Na média do regime de câmbio flutuante, de janeiro de 1999 até agora, a cotação do R$/US$ foi de cerca de 4,90, já descontada a inflação desse período. Portanto, a cotação de nossa moeda está, hoje, bastante desvalorizada.
A depreciação do real desde o final de 2023, quando a cotação estava em torno de 4,90, chega a quase 30%. Trata-se de uma variação bastante acentuada, sem sombra de dúvida. Seria esse um movimento decorrente somente de fatores domésticos?
Uma forma de tentar responder a essa pergunta é pela observação do comportamento de outras moedas. O peso mexicano acumula desvalorização de cerca de 15% neste ano, ao passo que o dólar canadense e o won sul-coreano perderam cerca de 10% do valor. Com efeito, parece haver um movimento comum, que explicaria ao menos parte de nossa desvalorização.

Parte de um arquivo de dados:
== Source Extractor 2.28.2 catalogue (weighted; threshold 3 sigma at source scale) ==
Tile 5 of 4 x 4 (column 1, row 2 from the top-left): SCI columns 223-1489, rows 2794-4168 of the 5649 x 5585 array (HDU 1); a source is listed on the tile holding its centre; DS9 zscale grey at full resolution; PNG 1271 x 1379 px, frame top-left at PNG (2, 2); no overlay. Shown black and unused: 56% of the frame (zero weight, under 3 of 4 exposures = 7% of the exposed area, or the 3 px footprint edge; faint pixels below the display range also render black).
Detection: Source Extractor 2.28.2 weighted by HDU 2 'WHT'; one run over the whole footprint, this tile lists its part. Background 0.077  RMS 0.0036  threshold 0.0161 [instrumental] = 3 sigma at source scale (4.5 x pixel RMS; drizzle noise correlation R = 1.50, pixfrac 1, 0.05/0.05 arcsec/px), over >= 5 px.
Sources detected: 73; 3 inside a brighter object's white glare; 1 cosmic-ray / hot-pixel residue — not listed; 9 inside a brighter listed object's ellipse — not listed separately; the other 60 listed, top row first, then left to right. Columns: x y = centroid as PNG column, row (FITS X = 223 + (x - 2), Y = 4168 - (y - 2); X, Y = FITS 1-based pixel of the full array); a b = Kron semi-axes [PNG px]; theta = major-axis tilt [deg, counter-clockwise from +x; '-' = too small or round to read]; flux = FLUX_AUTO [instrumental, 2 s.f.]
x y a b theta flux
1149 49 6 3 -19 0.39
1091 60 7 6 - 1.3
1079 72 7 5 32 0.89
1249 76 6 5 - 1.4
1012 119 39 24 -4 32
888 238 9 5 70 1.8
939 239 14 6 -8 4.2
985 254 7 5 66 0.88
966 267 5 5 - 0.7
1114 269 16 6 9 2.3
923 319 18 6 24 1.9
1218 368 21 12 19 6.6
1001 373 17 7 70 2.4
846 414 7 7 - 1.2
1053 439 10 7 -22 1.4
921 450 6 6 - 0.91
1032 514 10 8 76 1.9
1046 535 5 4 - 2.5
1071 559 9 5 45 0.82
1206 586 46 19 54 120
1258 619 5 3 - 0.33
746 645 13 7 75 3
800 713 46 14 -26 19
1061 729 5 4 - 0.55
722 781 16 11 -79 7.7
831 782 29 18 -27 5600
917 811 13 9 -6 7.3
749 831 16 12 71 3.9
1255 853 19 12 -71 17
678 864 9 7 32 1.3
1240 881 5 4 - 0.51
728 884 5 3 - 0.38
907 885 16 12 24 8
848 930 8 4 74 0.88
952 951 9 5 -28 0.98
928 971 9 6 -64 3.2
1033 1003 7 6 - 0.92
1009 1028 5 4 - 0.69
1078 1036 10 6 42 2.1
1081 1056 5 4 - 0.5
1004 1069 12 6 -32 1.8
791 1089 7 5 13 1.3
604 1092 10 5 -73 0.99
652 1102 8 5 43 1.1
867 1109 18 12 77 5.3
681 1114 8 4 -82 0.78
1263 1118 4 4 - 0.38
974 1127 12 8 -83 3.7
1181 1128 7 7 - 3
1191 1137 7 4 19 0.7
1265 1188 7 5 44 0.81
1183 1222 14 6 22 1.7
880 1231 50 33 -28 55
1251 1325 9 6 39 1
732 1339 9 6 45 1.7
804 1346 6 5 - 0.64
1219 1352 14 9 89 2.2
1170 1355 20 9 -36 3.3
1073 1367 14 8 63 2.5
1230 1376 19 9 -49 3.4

§ Tarefa do exercício
Dê continuidade ao texto sobre a desvalorização do real, começando logo após a última frase apresentada.

§ Resposta correta
De fato, esse fator comum está associado ao fortalecimento do dólar norte-americano. Ao longo deste ano, ele ganhou cerca de 7% frente às principais moedas. Exercícios estatísticos apontam que cada 1% de valorização do dólar ante as moedas fortes gera uma depreciação de cerca de 2% do real. Assim, quase metade dos 30% de desvalorização de nossa moeda podem ser atribuídos a fatores internacionais (dólar e preços de commodities). Caso esses fatores não tivessem mudado ao longo de 2024, o R$/US$ estaria hoje próximo dos 5,60.
E o que mudou lá fora para gerar esse fortalecimento do dólar? Primeiro, a resiliência da atividade econômica e da inflação nos EUA, que levou o banco central deles a reavaliar a trajetória de redução dos juros. Em segundo lugar, a vitória de Donald Trump, que vem sinalizando uma política econômica que poderá gerar ainda mais pressão inflacionária nos EUA e aumentar os déficits fiscais, empurrando o juro deles para cima.
O fortalecimento do dólar não é boa notícia para os emergentes: um estudo recente do FMI ("Emerging Market Economies Bear the Brunt of a Stronger Dollar") apontou que cada 10% de valorização do dólar norte-americano, caso seja permanente, reduz o crescimento do PIB dos emergentes em cerca de 1,9 p.p. um ano após esse choque.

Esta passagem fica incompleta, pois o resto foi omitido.